* TASK DETAILS *
Copy every line of text in the records below character for character, leaving the pictures out of your answer.

Dataset entries:
'''
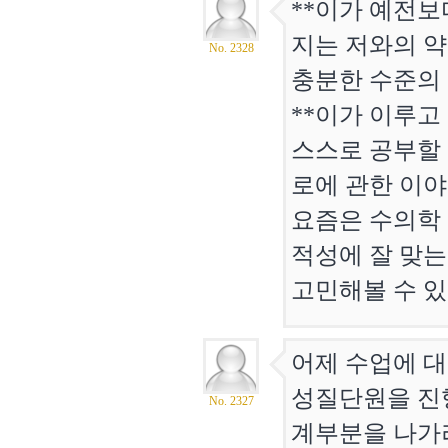
**이가 예전
지는 저와의 약
No. 2328
충분한 수준의
**이가 이루
스스로 공부할
로에 관한 이야
요즘은 수의학 
적성에 잘 맞는
고민해볼 수 
어제 수업에 대
성질단원을 진
No. 2327
계부분을 나가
'''
* ANSWER FOR THIS EXERCISE *
**이가 예전
지는 저와의 약
No. 2328
충분한 수준의
**이가 이루
스스로 공부할
로에 관한 이야
요즘은 수의학 
적성에 잘 맞는
고민해볼 수 
어제 수업에 대
성질단원을 진
No. 2327
계부분을 나가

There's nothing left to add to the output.